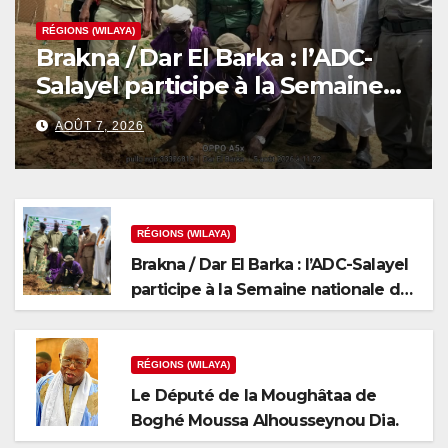
RÉGIONS (WILAYA)
Brakna / Dar El Barka : l’ADC-
Salayel participe à la Semaine
nationale de l’arbre
AOÛT 7, 2026
RÉGIONS (WILAYA)
Brakna / Dar El Barka : l’ADC-Salayel
participe à la Semaine nationale de
l’arbre
RÉGIONS (WILAYA)
Le Député de la Moughâtaa de
Boghé Moussa Alhousseynou Dia.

● ● ● ●

> [Instructions to follow]:
Give the text of the data again, replacing every "Semaine" with "Journée" and changing nothing else. Leave out the pictures.

> [Response]:
RÉGIONS (WILAYA)
Brakna / Dar El Barka : l’ADC-
Salayel participe à la Journée
nationale de l’arbre
AOÛT 7, 2026
RÉGIONS (WILAYA)
Brakna / Dar El Barka : l’ADC-Salayel
participe à la Journée nationale de
l’arbre
RÉGIONS (WILAYA)
Le Député de la Moughâtaa de
Boghé Moussa Alhousseynou Dia.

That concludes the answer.